In causation, this refers to how the Nature generates the data based on a "structural causal model (SCM)". You could use the Generator module in CADIMULC to learn how to uniformly simulate the empirical data that entails causation.

from cadimulc.utils.generation import Generator
For example, let us simulate an empirical dataset consisting of 3 variables (graph_node_num=3), with the sample size equal to 1000 (sample=2000).
# CADIMULC uses the two following libraries for random graph simulation.
import numpy.random
import random

# Simultaneously fix them before you would like to test the Generator.
numpy.random.seed(42)
random.seed(42)

# Default simulation setting as to a "learnable" SCM.
generator = Generator(
        graph_node_num=3,  
        sample=2000,
        causal_model='hybrid_nonlinear',
        noise_type='Gaussian'
    )

# Simulation results: truth causal structure and empirical dataset.
ground_truth, dataset = generator.run_generation_procedure().unpack()
The other parameters, such as causal_model and noise_type, specify a "learnable" SCM, which refers to the special additive models compared with the general SCMs spectrum. See SCMs Data Generation for a brief introduction.

Now we could similarly apply the hybrid algorithms on the dataset we generate. We also have the ground_truth as the causal structure relative to the dataset.

4. Evaluation

If we have the ground-truth with respect to the causal relations we are interested in, then we can evaluate the estimated causal graph by using the evaluation module in CADIMULC.
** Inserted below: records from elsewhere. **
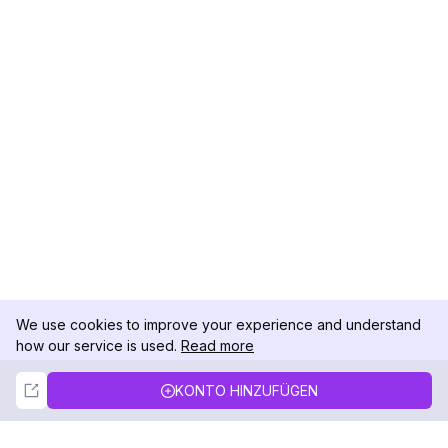
We use cookies to improve your experience and understand
how our service is used.
Read more
Not Now
Accept
KONTO HINZUFÜGEN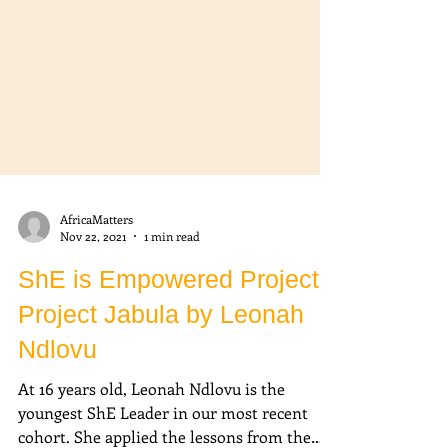
AfricaMatters
Nov 22, 2021
1 min read
ShE is Empowered Project:
Project Jabula by Leonah
Ndlovu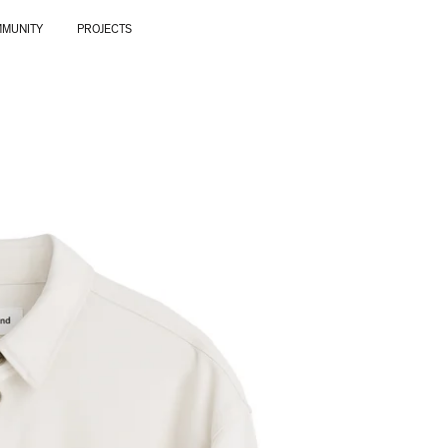
MUNITY
PROJECTS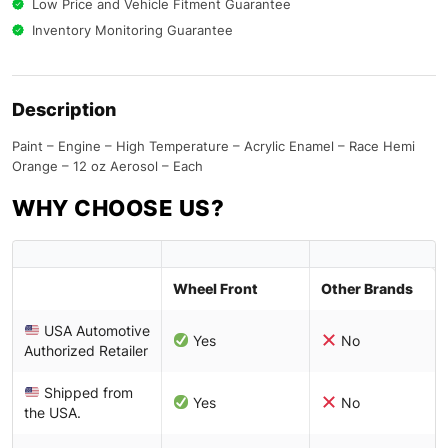
Low Price and Vehicle Fitment Guarantee
Inventory Monitoring Guarantee
Description
Paint – Engine – High Temperature – Acrylic Enamel – Race Hemi
Orange – 12 oz Aerosol – Each
WHY CHOOSE US?
Wheel Front
Other Brands
USA Automotive
Yes
No
Authorized Retailer
Shipped from
Yes
No
the USA.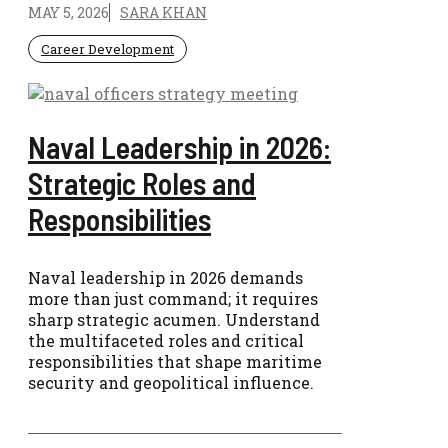
MAY 5, 2026
SARA KHAN
Career Development
Naval Leadership in 2026:
Strategic Roles and
Responsibilities
Naval leadership in 2026 demands
more than just command; it requires
sharp strategic acumen. Understand
the multifaceted roles and critical
responsibilities that shape maritime
security and geopolitical influence.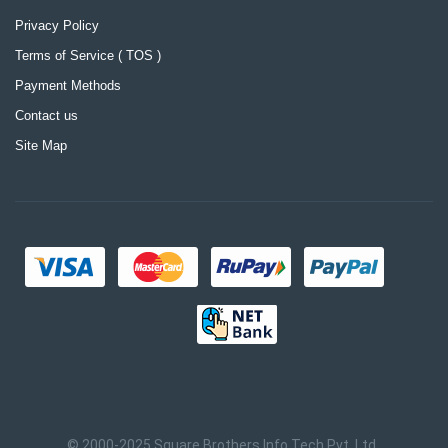
Privacy Policy
Terms of Service ( TOS )
Payment Methods
Contact us
Site Map
© 2000-2025 Square Brothers Info Tech Pvt. Ltd.,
from cadimulc.utils.evaluation import Evaluator
By simply inputting two of the adjacency matrices representing the ground-truth and the estimated causal graph respectively, Evaluator will calculate the metrics relative to causal graphs, akin to the common indicators used in machine learning, such as causal edge precision, causal edge recall, and causal edge f1-score.
causal_edge_precision = Evaluator.precision_pairwise(
        true_graph=ground_truth,
        est_graph=nonlinear_mlc.adjacency_matrix_
)

causal_edge_recall = Evaluator.recall_pairwise(
        true_graph=ground_truth,
        est_graph=nonlinear_mlc.adjacency_matrix_
)

causal_edge_f1_score = Evaluator.f1_score_pairwise(
        true_graph=ground_truth,
        est_graph=nonlinear_mlc.adjacency_matrix_
)

print(causal_edge_precision, causal_edge_recall, causal_edge_f1_score)
To see more usages and details, please refer to Evaluation and Visualization

5. Important Usage Advice

Notice that the "micro" causal discovery workflow is only for the purpose of demonstration. Technically speaking, mainstream causal discovery algorithms are "noise-driven" algorithms, thus the performance of the algorithm is usually susceptible to the parameters of data generation.
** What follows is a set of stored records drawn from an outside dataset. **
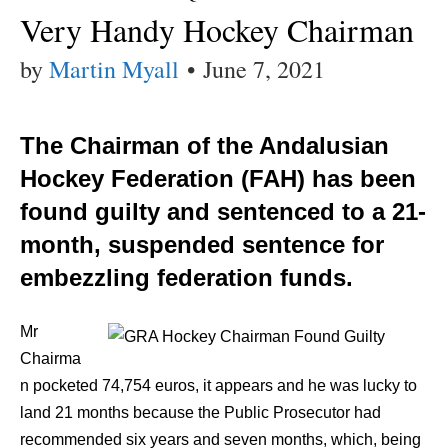
Very Handy Hockey Chairman
by
Martin Myall
•
June 7, 2021
The Chairman of the Andalusian
Hockey Federation (FAH) has been
found guilty and sentenced to a 21-
month, suspended sentence for
embezzling federation funds.
Mr
Chairma
n pocketed 74,754 euros, it appears and he was lucky to
land 21 months because the Public Prosecutor had
recommended six years and seven months, which, being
Development Testing and the relevant paper also show that data simulation in Generator might be over-rigorous that few causal algorithms perform well on that simulation dataset.

Yet if developers would like to refer to this workflow, the following advice might be helpful:

  • Fine-tune the built-in simulation function in the source code of Generator, so that it fits the best with your domain knowledge. Simulation in CADIMULC wishes to provide you a causation generation framework, NOT a causation generation standard;

  • Filter out some "unlearnable" generation dataset by running a series of random seed;

  • Make sure you have involved other causal discovery methods as the baseline.